_REQUIRED WORK_
Pull out every line in the entries below that contains the word "Hawk".

_RECORDS TO PROCESS_
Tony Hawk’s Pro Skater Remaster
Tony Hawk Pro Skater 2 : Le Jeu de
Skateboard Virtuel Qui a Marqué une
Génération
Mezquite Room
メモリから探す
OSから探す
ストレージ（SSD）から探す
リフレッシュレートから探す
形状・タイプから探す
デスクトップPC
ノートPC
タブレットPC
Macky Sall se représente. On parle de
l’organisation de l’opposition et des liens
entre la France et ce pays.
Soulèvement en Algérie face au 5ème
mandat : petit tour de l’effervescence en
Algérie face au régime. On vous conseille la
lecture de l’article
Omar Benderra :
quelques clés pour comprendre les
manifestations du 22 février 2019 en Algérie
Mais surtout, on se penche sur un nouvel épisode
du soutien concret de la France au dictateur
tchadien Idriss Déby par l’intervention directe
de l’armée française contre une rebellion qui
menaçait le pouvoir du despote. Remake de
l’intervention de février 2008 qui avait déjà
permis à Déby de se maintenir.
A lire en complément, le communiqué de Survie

* * *

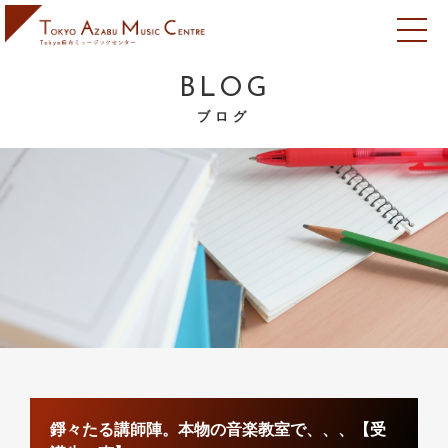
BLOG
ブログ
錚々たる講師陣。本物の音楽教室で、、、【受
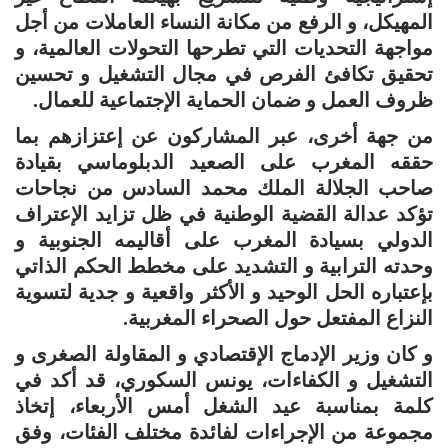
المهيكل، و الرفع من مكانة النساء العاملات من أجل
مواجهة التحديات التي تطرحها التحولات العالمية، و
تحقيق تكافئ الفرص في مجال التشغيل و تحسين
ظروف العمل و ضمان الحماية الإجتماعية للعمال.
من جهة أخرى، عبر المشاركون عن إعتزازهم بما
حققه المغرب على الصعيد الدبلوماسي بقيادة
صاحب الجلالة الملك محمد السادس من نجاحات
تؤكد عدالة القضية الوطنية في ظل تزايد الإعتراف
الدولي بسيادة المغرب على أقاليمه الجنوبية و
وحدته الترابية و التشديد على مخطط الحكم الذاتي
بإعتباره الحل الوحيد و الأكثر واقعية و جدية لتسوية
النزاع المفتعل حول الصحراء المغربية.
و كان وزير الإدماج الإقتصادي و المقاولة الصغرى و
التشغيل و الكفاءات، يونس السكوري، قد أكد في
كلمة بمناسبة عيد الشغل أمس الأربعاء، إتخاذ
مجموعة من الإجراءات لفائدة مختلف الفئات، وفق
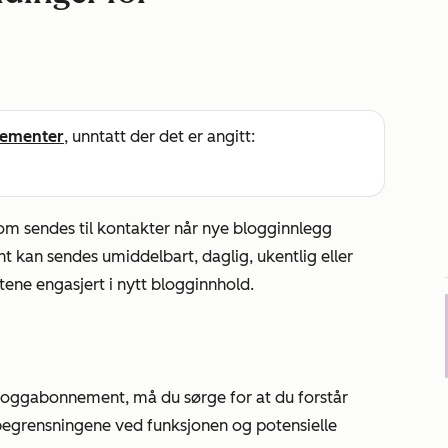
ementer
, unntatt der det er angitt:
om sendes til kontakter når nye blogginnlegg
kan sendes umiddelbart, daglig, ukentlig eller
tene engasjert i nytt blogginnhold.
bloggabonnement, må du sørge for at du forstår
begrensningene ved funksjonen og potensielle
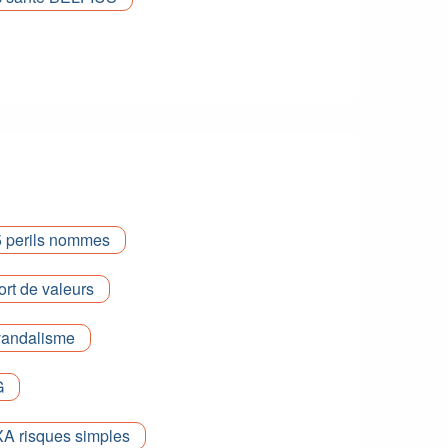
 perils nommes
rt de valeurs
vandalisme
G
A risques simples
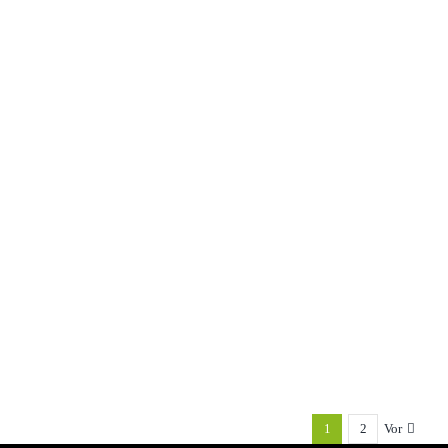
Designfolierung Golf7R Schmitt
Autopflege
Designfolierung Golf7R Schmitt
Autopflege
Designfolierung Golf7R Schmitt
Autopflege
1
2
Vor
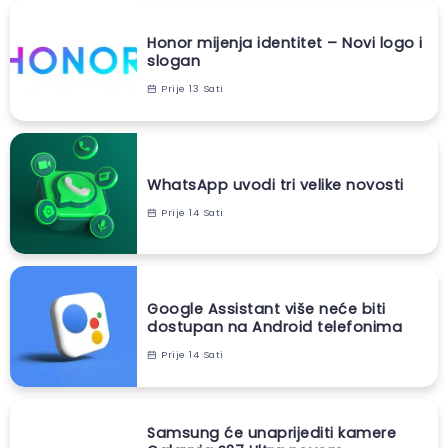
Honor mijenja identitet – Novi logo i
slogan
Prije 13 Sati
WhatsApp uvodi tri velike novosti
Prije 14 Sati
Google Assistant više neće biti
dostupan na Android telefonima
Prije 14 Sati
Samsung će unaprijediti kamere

_RESULT OF THIS TASK_
Tony Hawk’s Pro Skater Remaster
Tony Hawk Pro Skater 2 : Le Jeu de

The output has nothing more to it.